I guess I will never know. I catch myself sometimes, in the middle of conversation, starting to tell a story from my mom and then stopping myself because I don't have verification from anyone else, so I have no idea if there's any truth to it.
I will end this with the thing that she started talking about a few years ago that really started me realizing how....well, crazy she really could be.
We were standing in the dining room of her house together, looking out the windows. She started grumbling about the scrub pine at the back of her property and how she hated pine trees.
Of course, I've always loved pine trees. I love the way they smell, I love the bark, the pine cones, the fact that you can make a tea from the needles that will help with a cold, the fact that every part of a pine tree is useful when they die, but they're beautiful when they're alive. I just love pine.
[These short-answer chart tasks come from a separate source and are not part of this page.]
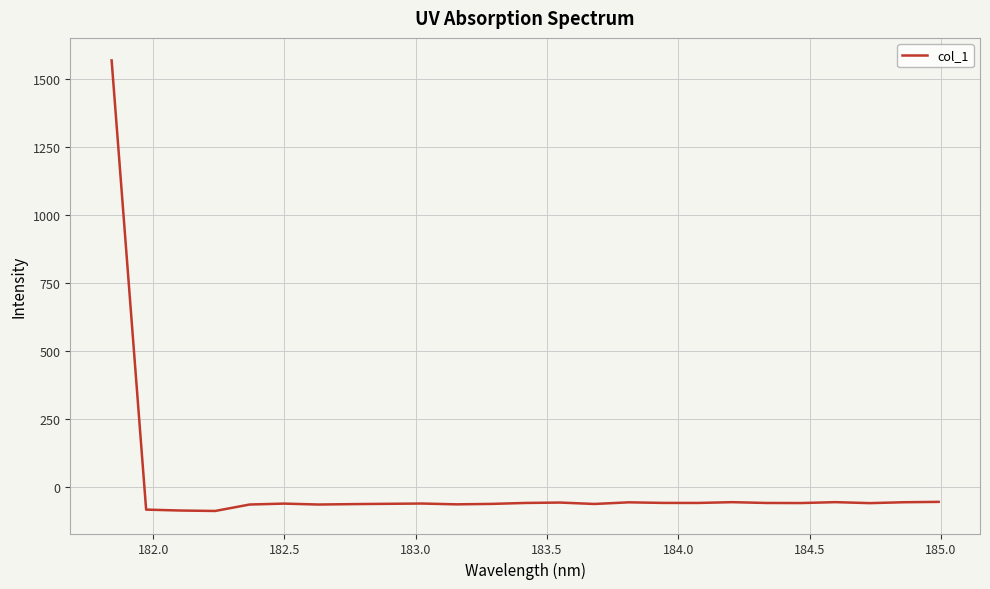

What is the difference between the maximum and minimum values?

1653.4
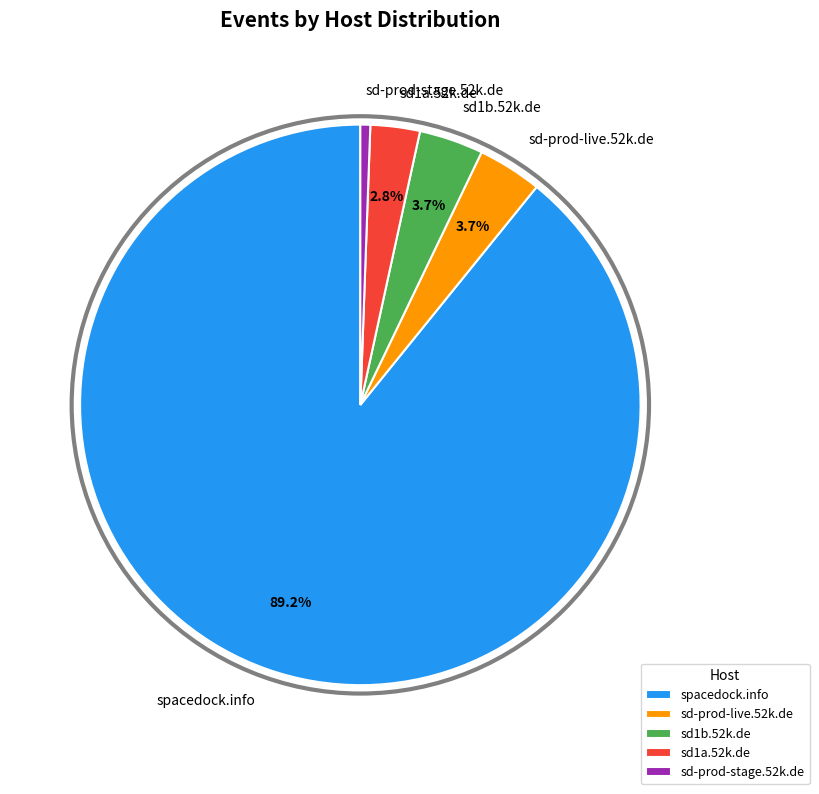

Is it true that sd-prod-stage.52k.de is 1% of the pie?

True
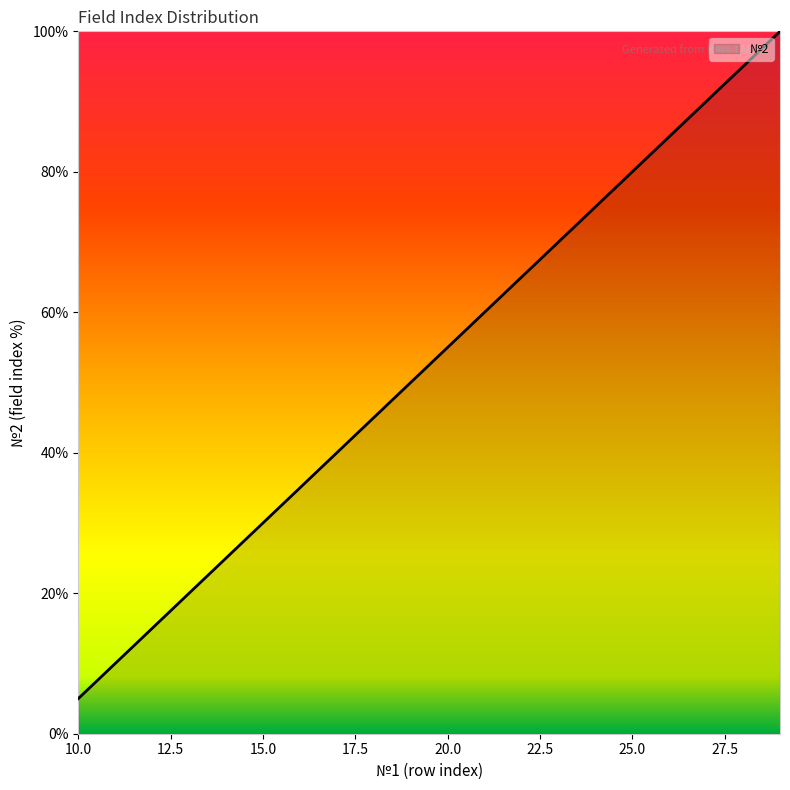

Count the number of data series in this chart.

1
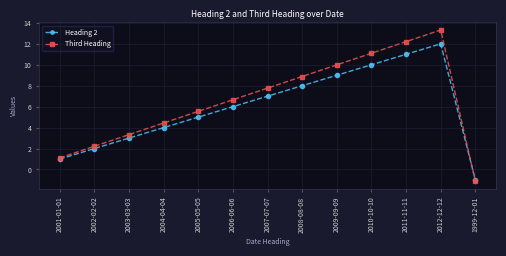

Between 2001-01-01 and 2004-04-04, which series saw the biggest shift?

Third Heading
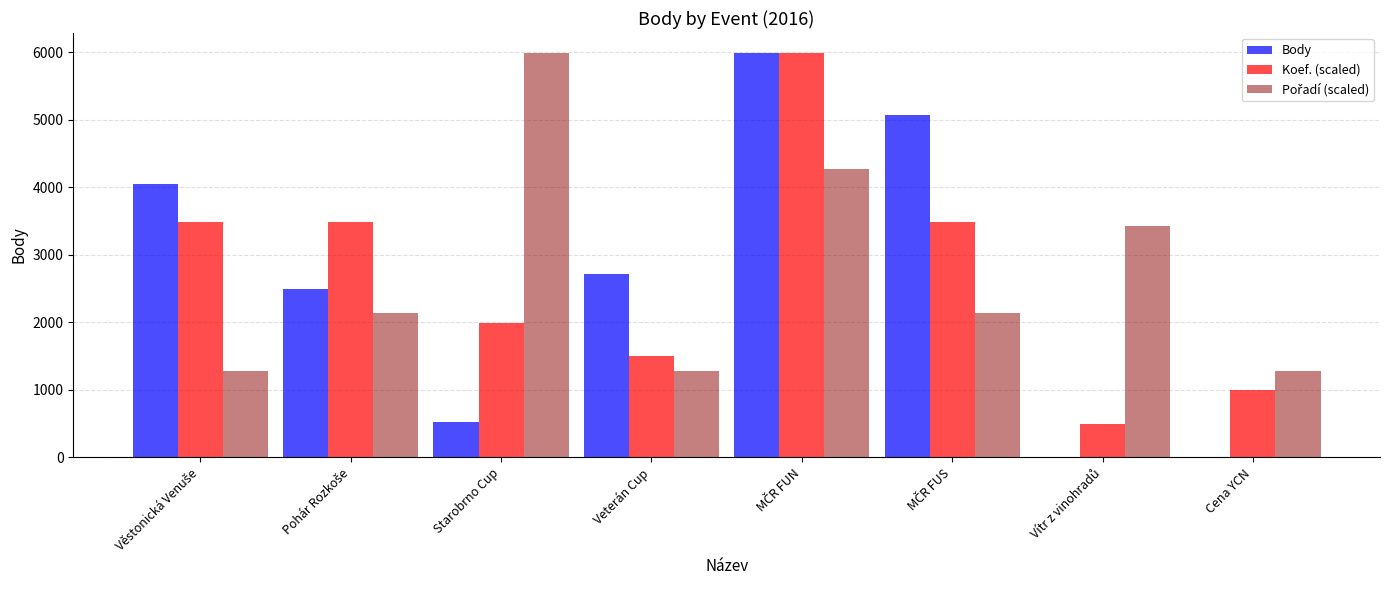

What is the greatest value displayed?

5987.0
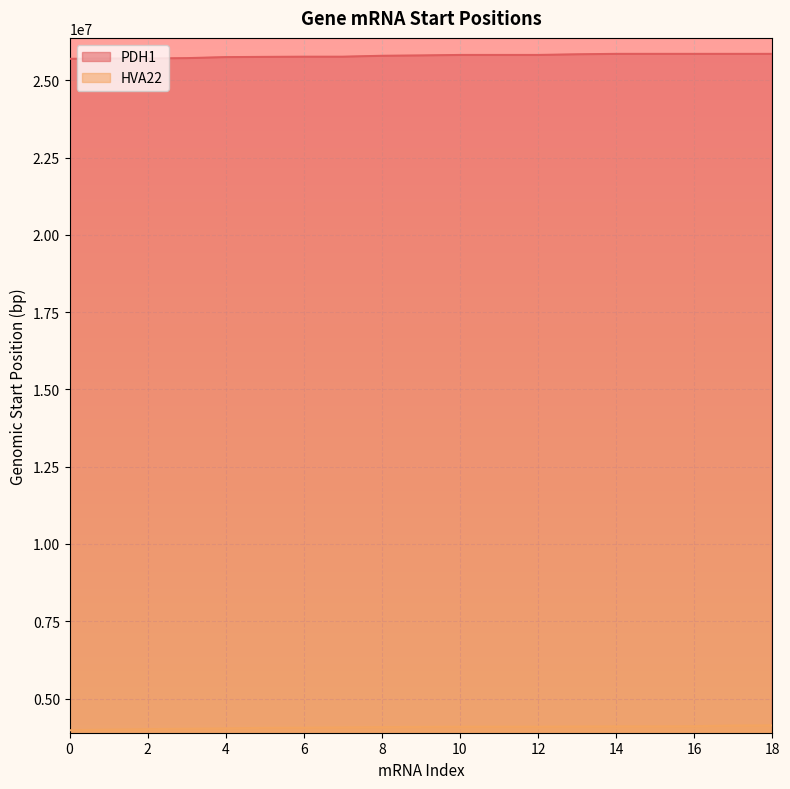

At 10, list the series in order from smallest to largest.

HVA22, PDH1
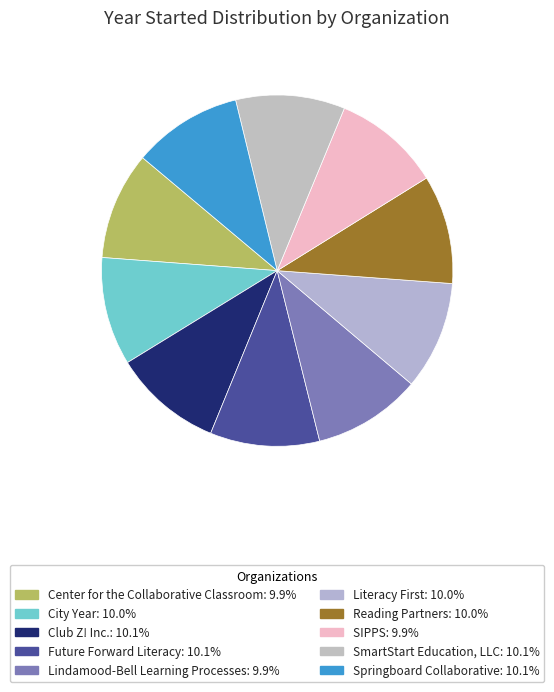

How many slices are in this pie chart?

10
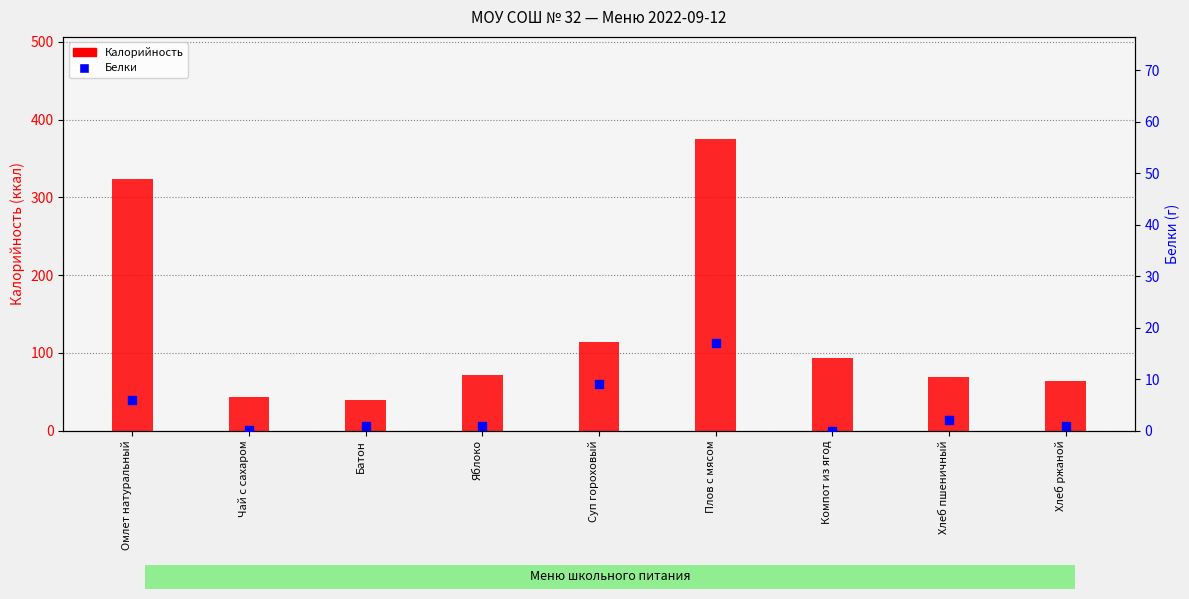

At how many categories does at least one series exceed 78?

4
I said something to that effect, and she started ranting about how they killed people, they were dangerous, they would make you shrivel up and die. She gave an example (that I have not been able to verify, of course) of a family that had moved into a shack in the middle of a pine forest, and they had all turned black and died. She was adamant that it had been caused by the pines, and would hear nothing of my statements about the bioflavanoids found in the needles, or any other benefits they might have, and refused to believe me even when I provided scientific studies.
I guess at that point, I really started to figure out that you can't argue with insanity.